Every record below, from first to last, should be copied exactly; leave the pictures out.

[Collection entries]
━━━

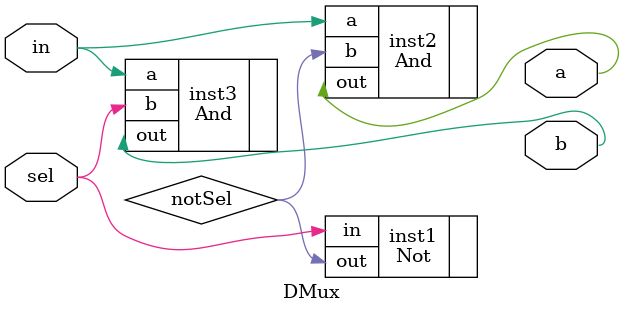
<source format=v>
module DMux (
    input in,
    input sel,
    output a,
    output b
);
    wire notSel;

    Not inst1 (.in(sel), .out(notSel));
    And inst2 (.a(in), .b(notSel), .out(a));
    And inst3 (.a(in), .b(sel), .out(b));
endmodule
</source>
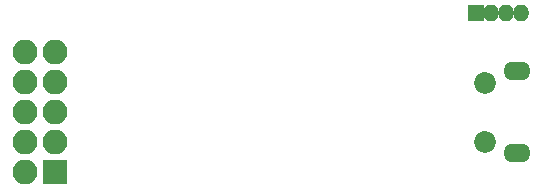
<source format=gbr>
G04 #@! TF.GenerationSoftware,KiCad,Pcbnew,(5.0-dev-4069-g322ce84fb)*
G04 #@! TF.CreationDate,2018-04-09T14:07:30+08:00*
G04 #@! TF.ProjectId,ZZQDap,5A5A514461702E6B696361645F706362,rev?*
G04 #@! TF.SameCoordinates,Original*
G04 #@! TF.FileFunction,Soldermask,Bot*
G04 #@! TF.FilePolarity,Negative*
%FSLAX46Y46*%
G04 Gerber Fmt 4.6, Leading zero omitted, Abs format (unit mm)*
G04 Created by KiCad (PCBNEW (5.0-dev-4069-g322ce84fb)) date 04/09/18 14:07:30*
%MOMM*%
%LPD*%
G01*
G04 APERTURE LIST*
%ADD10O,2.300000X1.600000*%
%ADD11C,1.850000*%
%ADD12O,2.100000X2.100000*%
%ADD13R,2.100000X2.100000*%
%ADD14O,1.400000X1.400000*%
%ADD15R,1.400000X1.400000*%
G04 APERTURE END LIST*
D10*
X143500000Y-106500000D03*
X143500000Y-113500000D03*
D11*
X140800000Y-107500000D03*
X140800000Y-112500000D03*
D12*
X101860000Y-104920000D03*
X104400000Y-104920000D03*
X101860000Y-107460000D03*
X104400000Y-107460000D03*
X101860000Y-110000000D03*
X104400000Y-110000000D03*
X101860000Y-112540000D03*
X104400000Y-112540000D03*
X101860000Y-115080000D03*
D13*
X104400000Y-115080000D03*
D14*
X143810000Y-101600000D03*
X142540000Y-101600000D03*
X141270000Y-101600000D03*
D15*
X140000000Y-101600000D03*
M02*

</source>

━━━

# EXPECTED ANSWER:
<source format=v>
module DMux (
    input in,
    input sel,
    output a,
    output b
);
    wire notSel;

    Not inst1 (.in(sel), .out(notSel));
    And inst2 (.a(in), .b(notSel), .out(a));
    And inst3 (.a(in), .b(sel), .out(b));
endmodule
</source>
<source format=gbr>
G04 #@! TF.GenerationSoftware,KiCad,Pcbnew,(5.0-dev-4069-g322ce84fb)*
G04 #@! TF.CreationDate,2018-04-09T14:07:30+08:00*
G04 #@! TF.ProjectId,ZZQDap,5A5A514461702E6B696361645F706362,rev?*
G04 #@! TF.SameCoordinates,Original*
G04 #@! TF.FileFunction,Soldermask,Bot*
G04 #@! TF.FilePolarity,Negative*
%FSLAX46Y46*%
G04 Gerber Fmt 4.6, Leading zero omitted, Abs format (unit mm)*
G04 Created by KiCad (PCBNEW (5.0-dev-4069-g322ce84fb)) date 04/09/18 14:07:30*
%MOMM*%
%LPD*%
G01*
G04 APERTURE LIST*
%ADD10O,2.300000X1.600000*%
%ADD11C,1.850000*%
%ADD12O,2.100000X2.100000*%
%ADD13R,2.100000X2.100000*%
%ADD14O,1.400000X1.400000*%
%ADD15R,1.400000X1.400000*%
G04 APERTURE END LIST*
D10*
X143500000Y-106500000D03*
X143500000Y-113500000D03*
D11*
X140800000Y-107500000D03*
X140800000Y-112500000D03*
D12*
X101860000Y-104920000D03*
X104400000Y-104920000D03*
X101860000Y-107460000D03*
X104400000Y-107460000D03*
X101860000Y-110000000D03*
X104400000Y-110000000D03*
X101860000Y-112540000D03*
X104400000Y-112540000D03*
X101860000Y-115080000D03*
D13*
X104400000Y-115080000D03*
D14*
X143810000Y-101600000D03*
X142540000Y-101600000D03*
X141270000Y-101600000D03*
D15*
X140000000Y-101600000D03*
M02*

</source>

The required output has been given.